Ras-MAP Kinase Signaling Pathways and Control of Cell Proliferation: Relevance to Cancer Therapy

Abstract

The mitogen-activated protein (MAP) kinase pathways represent several families of signal transduction cascades that mediate information provided by extracellular stimuli. MAP kinase pathways regulate a wide range of physiological responses, including cell proliferation, apoptosis, cell differentiation, and tissue development. Constitutive activation of MAP kinase proteins in experimental models has been shown to cause cell transformation and is implicated in tumorigenesis. Of clinical importance, MAP kinase pathways are regulated by Ras G-proteins, which are found to be mutated and constitutively active in approximately 30% of all human cancers. Thus, a major goal in the treatment of cancer is the development of specific compounds that target Ras and critical downstream signaling proteins responsible for uncontrolled cell growth.
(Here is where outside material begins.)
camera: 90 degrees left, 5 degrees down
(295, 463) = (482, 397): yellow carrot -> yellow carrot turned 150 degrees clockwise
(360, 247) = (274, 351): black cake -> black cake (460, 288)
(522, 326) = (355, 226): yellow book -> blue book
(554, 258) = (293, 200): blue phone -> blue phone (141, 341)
A variety of biochemical, molecular, and structural approaches have been used to develop drug compounds that target signaling proteins important for MAP kinase pathway activation. These compounds have been useful tools for identifying the mechanisms of MAP kinase pathway signaling and hold promise for clinical use. This review will present an overview of the major proteins involved in Ras and MAP kinase signaling pathways and their function in regulating cell cycle events and proliferation. In addition, some of the relevant compounds that have been developed to inhibit the activities of these proteins and MAP kinase signaling are discussed.